Law enforcement museum in Liverpool, England

The Border Force National Museum (previously - UK Border Agency) is located in Liverpool, England and holds the national collection of HM Revenue and Customs, one of the most important collections of its type held anywhere in the world. Originally HM Customs & Excise National Museum, the collection is now a gallery located on the basement floor of the Merseyside Maritime Museum at the Albert Dock.

== Collection ==
The exhibits tell the story of smuggling and contraband from the 18th century to the present day. They include an extensive display of tools of the job, prints, paintings and photographs relating to the work of the UK Border Agency and HM Revenue and Customs. Other items look at the ingenious and often dangerous world of smuggling, prohibited goods and concealment.

==History==
The museum was established in 1994 a partnership between National Museums Liverpool and HM Customs & Excise, which in 2005 merged with the Inland Revenue to form HM Revenue and Customs. The museum was designed to educate the public about smuggling and contraband from 1700s to the present day.

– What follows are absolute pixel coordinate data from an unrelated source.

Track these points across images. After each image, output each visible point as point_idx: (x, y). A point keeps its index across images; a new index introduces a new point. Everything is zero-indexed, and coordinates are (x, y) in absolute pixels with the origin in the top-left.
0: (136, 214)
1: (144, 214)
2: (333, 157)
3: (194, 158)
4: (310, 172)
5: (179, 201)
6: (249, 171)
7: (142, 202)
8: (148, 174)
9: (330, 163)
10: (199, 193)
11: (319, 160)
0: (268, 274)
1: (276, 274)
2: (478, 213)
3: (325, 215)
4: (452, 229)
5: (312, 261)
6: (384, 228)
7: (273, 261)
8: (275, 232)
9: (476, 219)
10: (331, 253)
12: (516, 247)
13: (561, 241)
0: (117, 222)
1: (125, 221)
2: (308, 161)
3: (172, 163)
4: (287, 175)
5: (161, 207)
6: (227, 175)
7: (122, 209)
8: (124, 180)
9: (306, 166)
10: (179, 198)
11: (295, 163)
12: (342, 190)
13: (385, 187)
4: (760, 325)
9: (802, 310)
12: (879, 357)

The museum was named as HM Revenue and Customs National Museum in May 2008 (known as 'Seized! Revenue and Customs Uncovered') and then became the UK Border Agency National Museum (known as 'Seized! The Border and Customs uncovered') following a new lead partnership with the UK Border Agency in 2009. Following the rename of the UK Border Agency in 2012 to Border Force, the museum is now known as "Seized! The Border and Customs uncovered Border Force National Museum".

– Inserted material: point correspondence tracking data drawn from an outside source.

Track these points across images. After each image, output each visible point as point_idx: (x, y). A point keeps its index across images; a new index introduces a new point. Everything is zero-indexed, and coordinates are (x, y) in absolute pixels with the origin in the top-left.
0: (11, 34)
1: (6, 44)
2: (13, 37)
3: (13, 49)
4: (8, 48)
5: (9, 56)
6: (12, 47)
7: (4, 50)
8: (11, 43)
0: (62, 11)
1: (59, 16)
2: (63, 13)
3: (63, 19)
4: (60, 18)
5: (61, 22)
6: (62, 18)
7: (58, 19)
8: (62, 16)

Since May 2008 the collection has been located in the basement of Merseyside Maritime Museum. Fraser Randall was chosen to carry out a refurbishment of the exhibition by National Museums Liverpool. The construction company created setworks, interactives, audio visual and graphics works. The exhibition designers updated the collection with the ability for visitor interaction and family-friendly displays. The cost of the refurbishment totalled £500,000.